**PROVIDED ENTRIES**
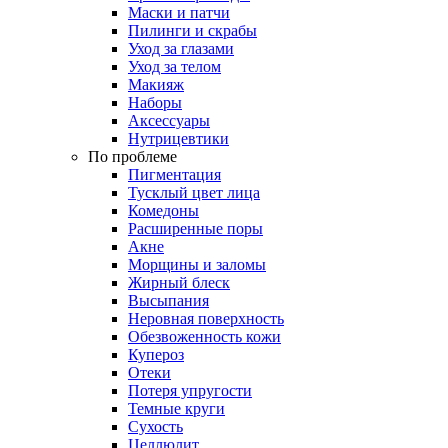
Маски и патчи
Пилинги и скрабы
Уход за глазами
Уход за телом
Макияж
Наборы
Аксессуары
Нутрицевтики
По проблеме
Пигментация
Тусклый цвет лица
Комедоны
Расширенные поры
Акне
Морщины и заломы
Жирный блеск
Высыпания
Неровная поверхность
Обезвоженность кожи
Купероз
Отеки
Потеря упругости
Темные круги
Сухость
Целлюлит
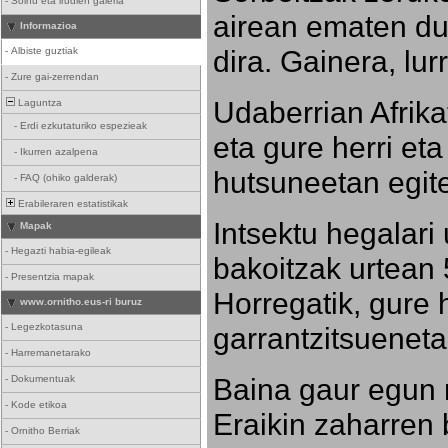
-
Soinu eta irudien galeria
airean ematen dut
Informazioa
dira. Gainera, lu
-
Albiste guztiak
-
Zure gai-zerrendan
Udaberrian Afrikat
Laguntza
-
Erdi ezkutaturiko espezieak
eta gure herri eta 
-
Ikurren azalpena
hutsuneetan egite
-
FAQ (ohiko galderak)
Erabileraren estatistikak
Intsektu hegalari 
Mapak
-
Hegazti habia-egileak
bakoitzak urtean 
-
Presentzia mapak
Horregatik, gure h
www.ornitho.eus-ri buruz
-
Legezkotasuna
garrantzitsueneta
-
Harremanetarako
Baina gaur egun 
-
Dokumentuak
-
Kode etikoa
Eraikin zaharren b
-
Ornitho Berriak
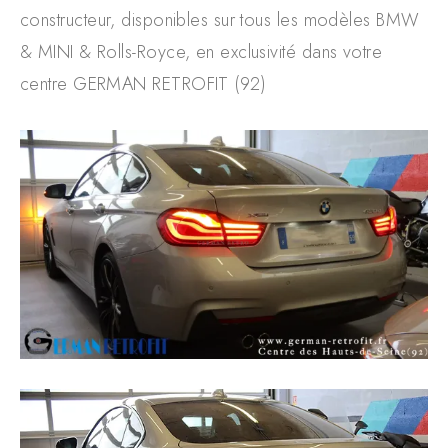
constructeur, disponibles sur tous les modèles BMW
& MINI & Rolls-Royce, en exclusivité dans votre
centre GERMAN RETROFIT (92)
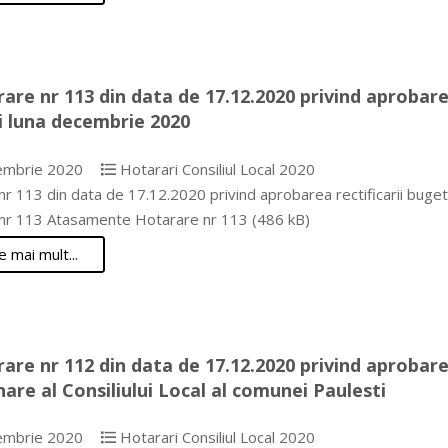
are nr 113 din data de 17.12.2020 privind aprobarea
i luna decembrie 2020
embrie 2020
Hotarari Consiliul Local 2020
r 113 din data de 17.12.2020 privind aprobarea rectificarii buget
nr 113 Atasamente Hotarare nr 113 (486 kB)
e mai mult...
are nr 112 din data de 17.12.2020 privind aprobar
nare al Consiliului Local al comunei Paulesti
embrie 2020
Hotarari Consiliul Local 2020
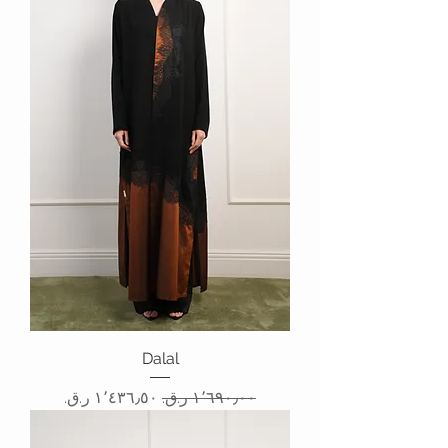
Dalal
سعر عادي
سعر البيع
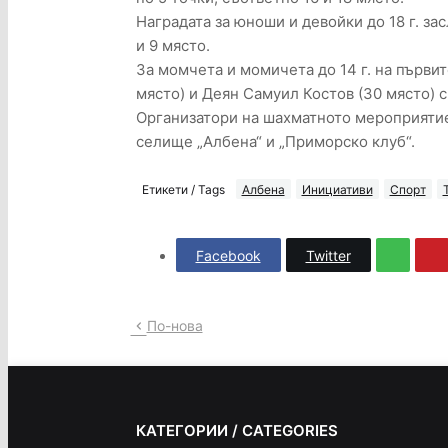
Наградата за юноши и девойки до 18 г. за
и 9 място.
За момчета и момичета до 14 г. на първи
място) и Деян Самуил Костов (30 място) с 
Организатори на шахматното мероприятие
селище „Албена“ и „Приморско клуб“.
Етикети / Tags
Албена
Инициативи
Спорт
Facebook
Twitter
По-нова
КАТЕГОРИИ / CATEGORIES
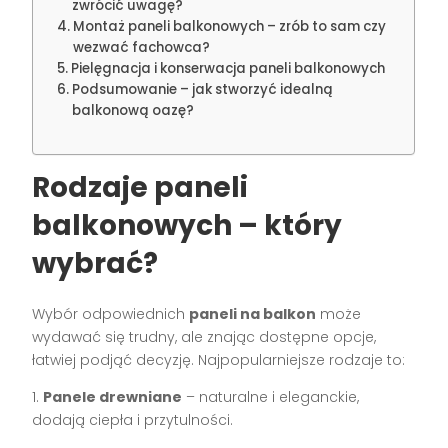
zwrócić uwagę?
Montaż paneli balkonowych – zrób to sam czy
wezwać fachowca?
Pielęgnacja i konserwacja paneli balkonowych
Podsumowanie – jak stworzyć idealną
balkonową oazę?
Rodzaje paneli
balkonowych – który
wybrać?
Wybór odpowiednich
paneli na balkon
może
wydawać się trudny, ale znając dostępne opcje,
łatwiej podjąć decyzję. Najpopularniejsze rodzaje to:
1.
Panele drewniane
– naturalne i eleganckie,
dodają ciepła i przytulności.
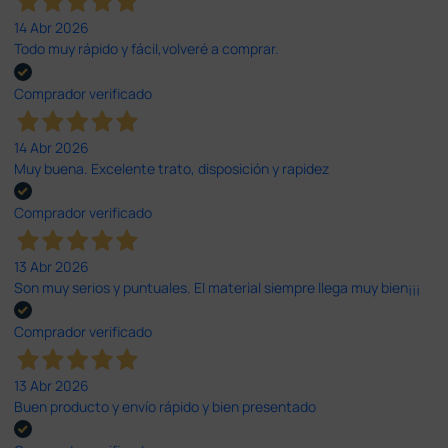
14 Abr 2026
Todo muy rápido y fácil,volveré a comprar.
Comprador verificado
14 Abr 2026
Muy buena. Excelente trato, disposición y rapidez
Comprador verificado
13 Abr 2026
Son muy serios y puntuales. El material siempre llega muy bien¡¡¡
Comprador verificado
13 Abr 2026
Buen producto y envío rápido y bien presentado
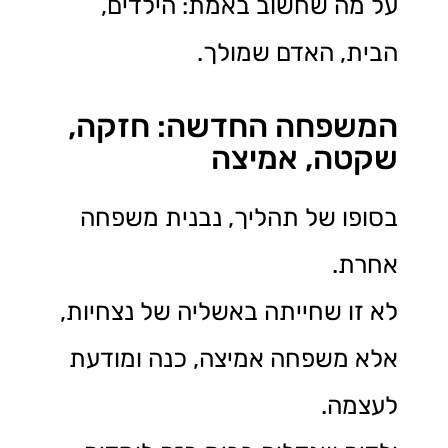
על מה שחשוב באמת: הילדים,
הבית, האדם שמולך.
המשפחה החדשה: חזקה,
שקטה, אמיצה
בסופו של תהליך, נבנית משפחה
אחרת.
לא זו שחייתה באשליה של נצחיות,
אלא משפחה אמיצה, כנה ומודעת
לעצמה.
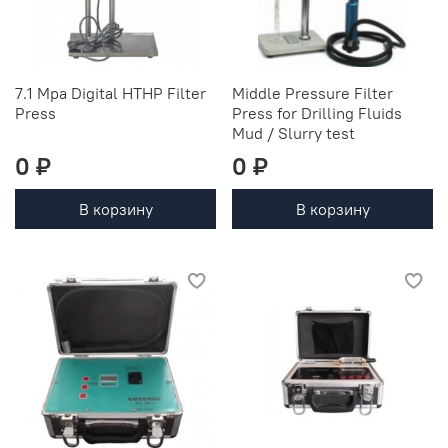
7.1 Mpa Digital HTHP Filter
Middle Pressure Filter
Press
Press for Drilling Fluids
Mud / Slurry test
0 ₽
0 ₽
В корзину
В корзину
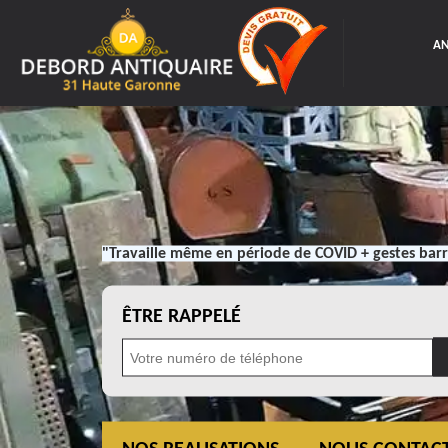
AN
"Travaille même en période de COVID + gestes barr
ÊTRE RAPPELÉ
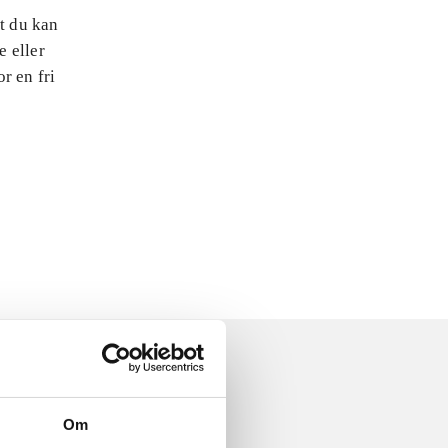
at du kan
e eller
r en fri
Om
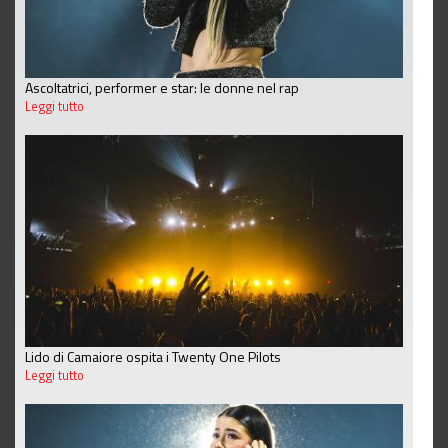
Ascoltatrici, performer e star: le donne nel rap
Leggi tutto
Lido di Camaiore ospita i Twenty One Pilots
Leggi tutto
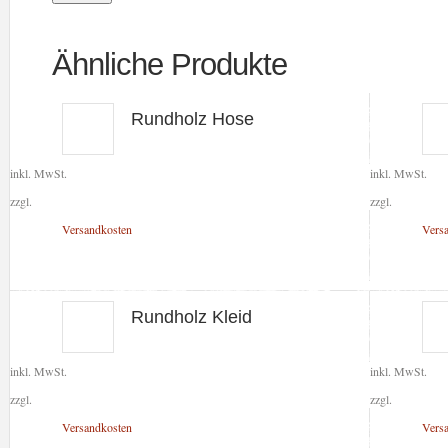
Ähnliche Produkte
Rundholz Hose
inkl. MwSt.
inkl. MwSt.
zzgl.
zzgl.
Versandkosten
Vers
Rundholz Kleid
inkl. MwSt.
inkl. MwSt.
zzgl.
zzgl.
Versandkosten
Vers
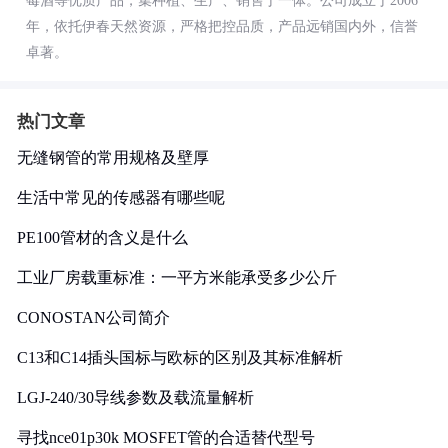
莓酒等优质产品，集种植、生产、销售于一体。公司成立于2006
年，依托伊春天然资源，严格把控品质，产品远销国内外，信誉
卓著。
热门文章
无缝钢管的常用规格及壁厚
生活中常见的传感器有哪些呢
PE100管材的含义是什么
工业厂房载重标准：一平方米能承受多少公斤
CONOSTAN公司简介
C13和C14插头国标与欧标的区别及其标准解析
LGJ-240/30导线参数及载流量解析
寻找nce01p30k MOSFET管的合适替代型号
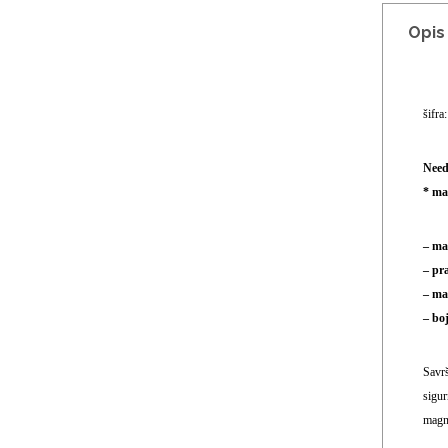
Opis
šifra
Need
* ma
– ma
– pr
– ma
– boj
Savrš
sigur
magne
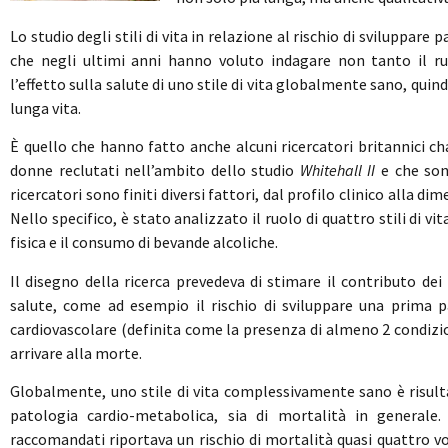
Lo studio degli stili di vita in relazione al rischio di sviluppare
che negli ultimi anni hanno voluto indagare non tanto il 
l’effetto sulla salute di uno stile di vita globalmente sano, qu
lunga vita.
È quello che hanno fatto anche alcuni ricercatori britannici ch
donne reclutati nell’ambito dello studio
Whitehall II
e che sono
ricercatori sono finiti diversi fattori, dal profilo clinico alla
Nello specifico, è stato analizzato il ruolo di quattro stili di vit
fisica e il consumo di bevande alcoliche.
Il disegno della ricerca prevedeva di stimare il contributo dei f
salute, come ad esempio il rischio di sviluppare una prima p
cardiovascolare (definita come la presenza di almeno 2 condizio
arrivare alla morte.
Globalmente, uno stile di vita complessivamente sano è risulta
patologia cardio-metabolica, sia di mortalità in generale.
raccomandati riportava un rischio di mortalità quasi quattro vo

**DIRECTIONS**
Copy the text of the entries again, substituting "Hotărâri" for every "Hotarari" and changing nothing else. Leave out the pictures.

**YOUR RESPONSE**
Маски и патчи
Пилинги и скрабы
Уход за глазами
Уход за телом
Макияж
Наборы
Аксессуары
Нутрицевтики
По проблеме
Пигментация
Тусклый цвет лица
Комедоны
Расширенные поры
Акне
Морщины и заломы
Жирный блеск
Высыпания
Неровная поверхность
Обезвоженность кожи
Купероз
Отеки
Потеря упругости
Темные круги
Сухость
Целлюлит
-
Soinu eta irudien galeria
airean ematen dut
Informazioa
dira. Gainera, lu
-
Albiste guztiak
-
Zure gai-zerrendan
Udaberrian Afrikat
Laguntza
-
Erdi ezkutaturiko espezieak
eta gure herri eta 
-
Ikurren azalpena
hutsuneetan egite
-
FAQ (ohiko galderak)
Erabileraren estatistikak
Intsektu hegalari 
Mapak
-
Hegazti habia-egileak
bakoitzak urtean 
-
Presentzia mapak
Horregatik, gure h
www.ornitho.eus-ri buruz
-
Legezkotasuna
garrantzitsueneta
-
Harremanetarako
Baina gaur egun 
-
Dokumentuak
-
Kode etikoa
Eraikin zaharren b
-
Ornitho Berriak
constructeur, disponibles sur tous les modèles BMW
& MINI & Rolls-Royce, en exclusivité dans votre
centre GERMAN RETROFIT (92)
are nr 113 din data de 17.12.2020 privind aprobarea
i luna decembrie 2020
embrie 2020
Hotărâri Consiliul Local 2020
r 113 din data de 17.12.2020 privind aprobarea rectificarii buget
nr 113 Atasamente Hotarare nr 113 (486 kB)
e mai mult...
are nr 112 din data de 17.12.2020 privind aprobar
nare al Consiliului Local al comunei Paulesti
embrie 2020
Hotărâri Consiliul Local 2020
Dalal
سعر عادي
سعر البيع
Наградата за юноши и девойки до 18 г. за
и 9 място.
За момчета и момичета до 14 г. на първи
място) и Деян Самуил Костов (30 място) с 
Организатори на шахматното мероприятие
селище „Албена“ и „Приморско клуб“.
Етикети / Tags
Албена
Инициативи
Спорт
Facebook
Twitter
По-нова
КАТЕГОРИИ / CATEGORIES
zwrócić uwagę?
Montaż paneli balkonowych – zrób to sam czy
wezwać fachowca?
Pielęgnacja i konserwacja paneli balkonowych
Podsumowanie – jak stworzyć idealną
balkonową oazę?
Rodzaje paneli
balkonowych – który
wybrać?
Wybór odpowiednich
paneli na balkon
może
wydawać się trudny, ale znając dostępne opcje,
łatwiej podjąć decyzję. Najpopularniejsze rodzaje to:
1.
Panele drewniane
– naturalne i eleganckie,
dodają ciepła i przytulności.
14 Abr 2026
Todo muy rápido y fácil,volveré a comprar.
Comprador verificado
14 Abr 2026
Muy buena. Excelente trato, disposición y rapidez
Comprador verificado
13 Abr 2026
Son muy serios y puntuales. El material siempre llega muy bien¡¡¡
Comprador verificado
13 Abr 2026
Buen producto y envío rápido y bien presentado
על מה שחשוב באמת: הילדים,
הבית, האדם שמולך.
המשפחה החדשה: חזקה,
שקטה, אמיצה
בסופו של תהליך, נבנית משפחה
אחרת.
לא זו שחייתה באשליה של נצחיות,
אלא משפחה אמיצה, כנה ומודעת
לעצמה.
7.1 Mpa Digital HTHP Filter
Middle Pressure Filter
Press
Press for Drilling Fluids
Mud / Slurry test
0 ₽
0 ₽
В корзину
В корзину
AN
"Travaille même en période de COVID + gestes barr
ÊTRE RAPPELÉ
at du kan
e eller
r en fri
Om
Ascoltatrici, performer e star: le donne nel rap
Leggi tutto
Lido di Camaiore ospita i Twenty One Pilots
Leggi tutto
Ähnliche Produkte
Rundholz Hose
inkl. MwSt.
inkl. MwSt.
zzgl.
zzgl.
Versandkosten
Vers
Rundholz Kleid
inkl. MwSt.
inkl. MwSt.
zzgl.
zzgl.
Versandkosten
Vers
莓酒等优质产品，集种植、生产、销售于一体。公司成立于2006
年，依托伊春天然资源，严格把控品质，产品远销国内外，信誉
卓著。
热门文章
无缝钢管的常用规格及壁厚
生活中常见的传感器有哪些呢
PE100管材的含义是什么
工业厂房载重标准：一平方米能承受多少公斤
CONOSTAN公司简介
C13和C14插头国标与欧标的区别及其标准解析
LGJ-240/30导线参数及载流量解析
寻找nce01p30k MOSFET管的合适替代型号
Opis
šifra
Need
* ma
– ma
– pr
– ma
– boj
Savrš
sigur
magne
Lo studio degli stili di vita in relazione al rischio di sviluppare
che negli ultimi anni hanno voluto indagare non tanto il 
l’effetto sulla salute di uno stile di vita globalmente sano, qu
lunga vita.
È quello che hanno fatto anche alcuni ricercatori britannici ch
donne reclutati nell’ambito dello studio
Whitehall II
e che sono
ricercatori sono finiti diversi fattori, dal profilo clinico alla
Nello specifico, è stato analizzato il ruolo di quattro stili di vit
fisica e il consumo di bevande alcoliche.
Il disegno della ricerca prevedeva di stimare il contributo dei f
salute, come ad esempio il rischio di sviluppare una prima p
cardiovascolare (definita come la presenza di almeno 2 condizio
arrivare alla morte.
Globalmente, uno stile di vita complessivamente sano è risulta
patologia cardio-metabolica, sia di mortalità in generale.
raccomandati riportava un rischio di mortalità quasi quattro vo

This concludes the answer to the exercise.